§ Problem description
Please set down each entry exactly, omitting any picture it holds.

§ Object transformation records
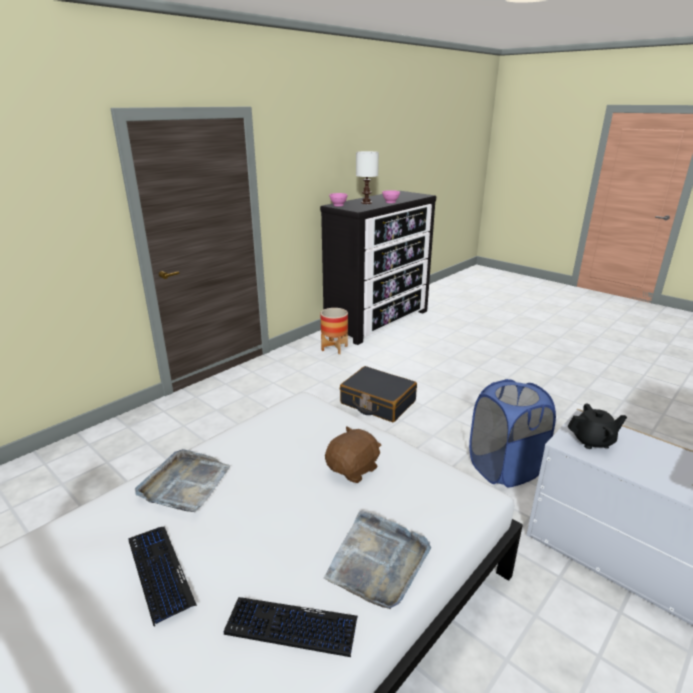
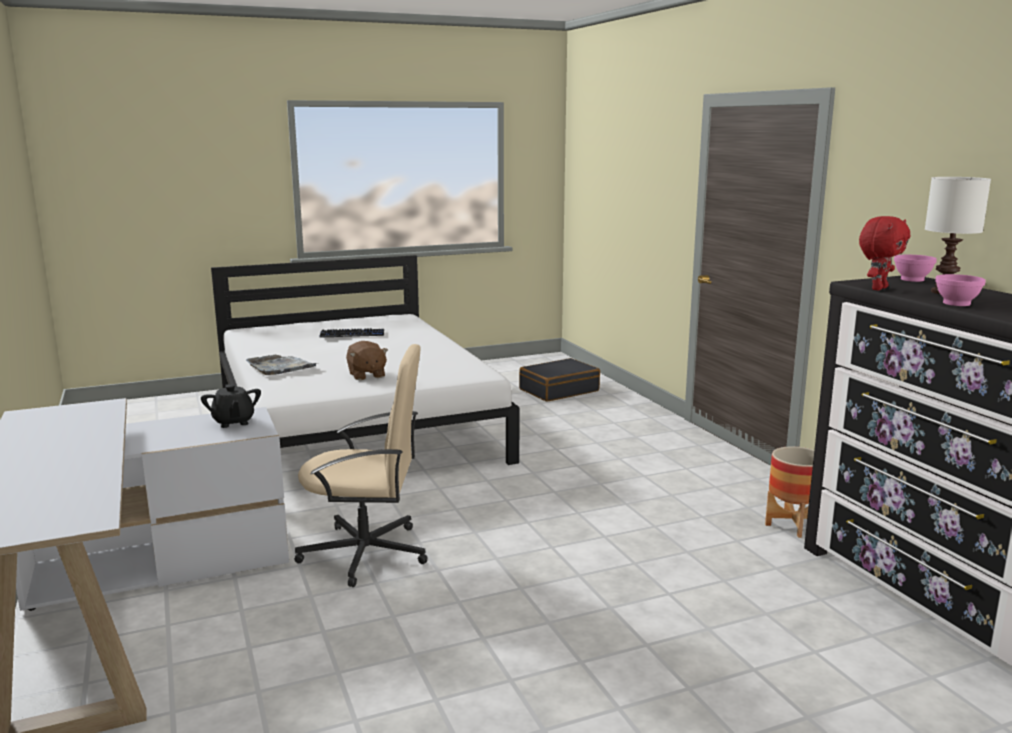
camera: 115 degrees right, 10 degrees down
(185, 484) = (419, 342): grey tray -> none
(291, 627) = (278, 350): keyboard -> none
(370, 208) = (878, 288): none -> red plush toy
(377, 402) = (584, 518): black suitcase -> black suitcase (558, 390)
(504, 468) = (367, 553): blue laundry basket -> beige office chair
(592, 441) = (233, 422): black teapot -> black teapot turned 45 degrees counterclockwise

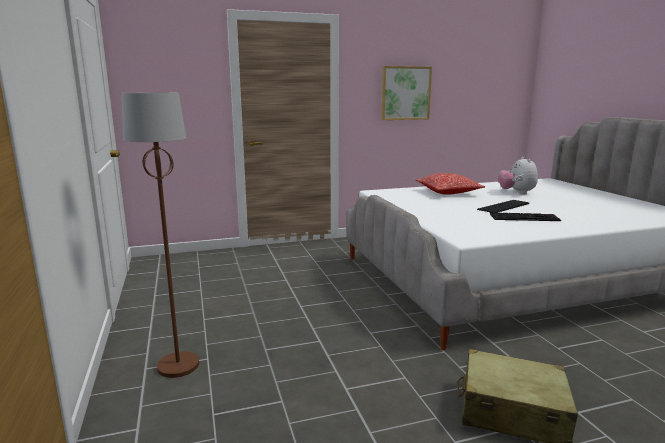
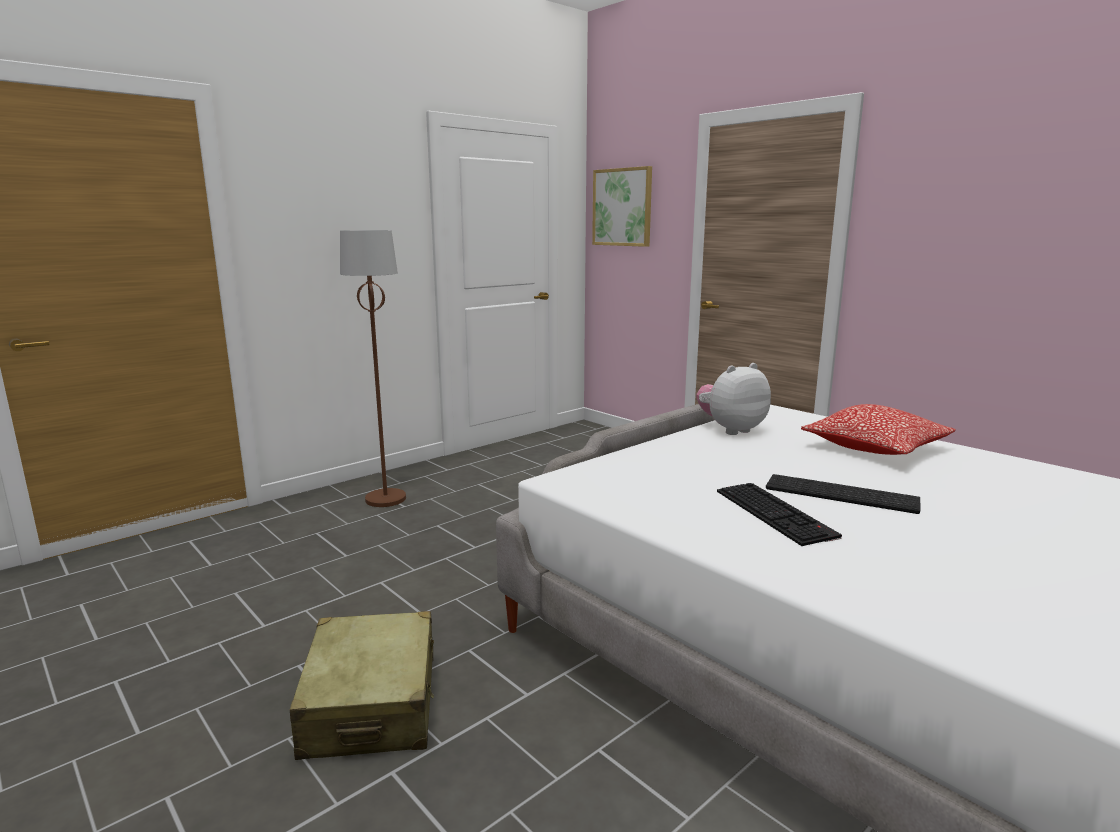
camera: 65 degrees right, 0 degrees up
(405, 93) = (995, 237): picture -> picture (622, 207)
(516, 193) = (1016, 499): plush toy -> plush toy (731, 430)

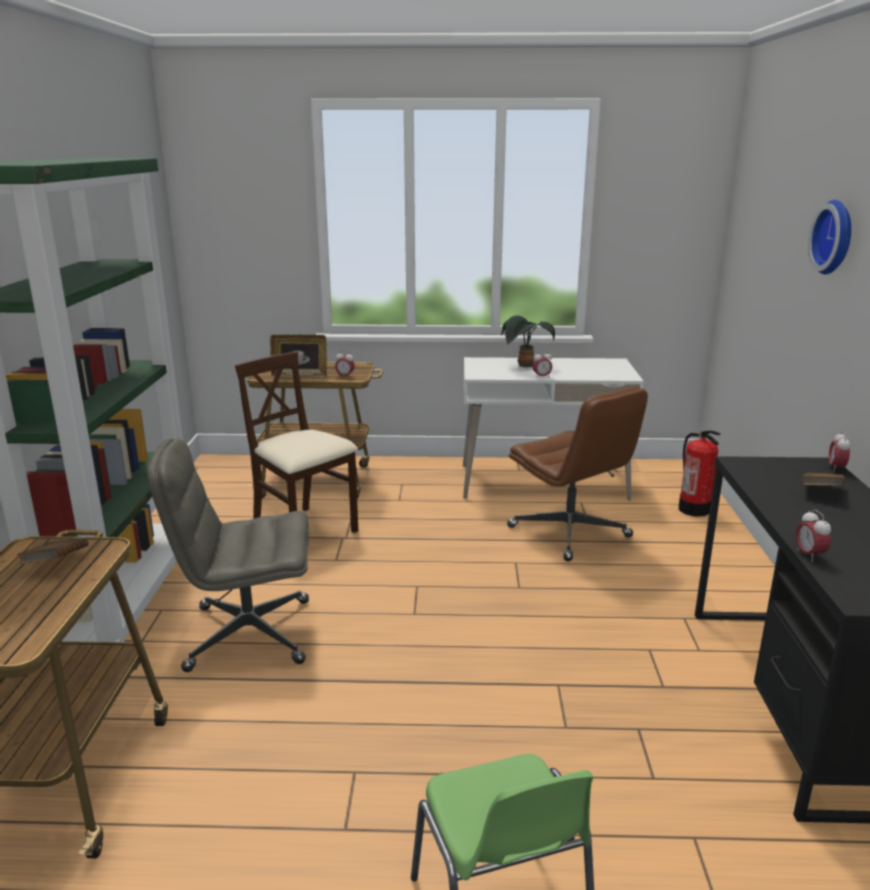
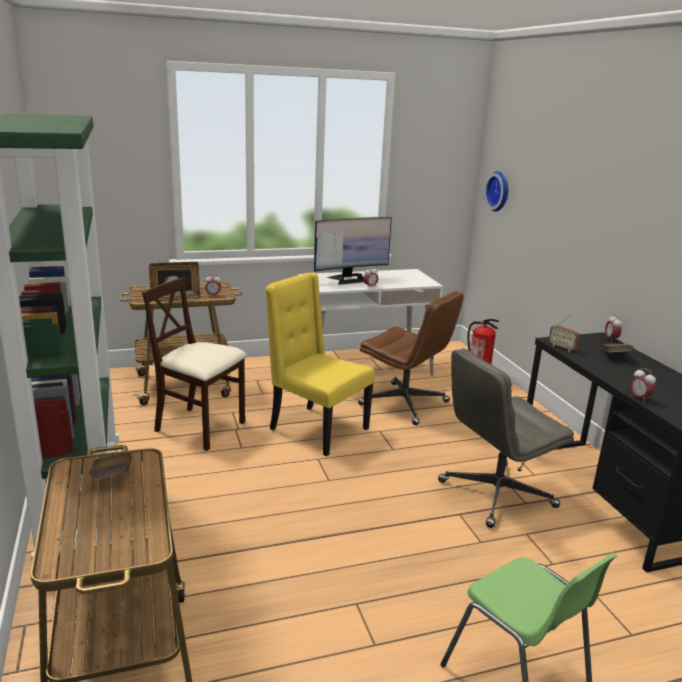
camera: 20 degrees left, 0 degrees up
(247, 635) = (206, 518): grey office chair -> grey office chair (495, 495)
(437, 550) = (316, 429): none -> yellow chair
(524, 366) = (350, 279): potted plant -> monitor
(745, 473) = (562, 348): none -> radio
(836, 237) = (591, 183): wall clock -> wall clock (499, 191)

§ Reply
camera: 115 degrees right, 10 degrees down
(185, 484) = (419, 342): grey tray -> none
(291, 627) = (278, 350): keyboard -> none
(370, 208) = (878, 288): none -> red plush toy
(377, 402) = (584, 518): black suitcase -> black suitcase (558, 390)
(504, 468) = (367, 553): blue laundry basket -> beige office chair
(592, 441) = (233, 422): black teapot -> black teapot turned 45 degrees counterclockwise

camera: 65 degrees right, 0 degrees up
(405, 93) = (995, 237): picture -> picture (622, 207)
(516, 193) = (1016, 499): plush toy -> plush toy (731, 430)

camera: 20 degrees left, 0 degrees up
(247, 635) = (206, 518): grey office chair -> grey office chair (495, 495)
(437, 550) = (316, 429): none -> yellow chair
(524, 366) = (350, 279): potted plant -> monitor
(745, 473) = (562, 348): none -> radio
(836, 237) = (591, 183): wall clock -> wall clock (499, 191)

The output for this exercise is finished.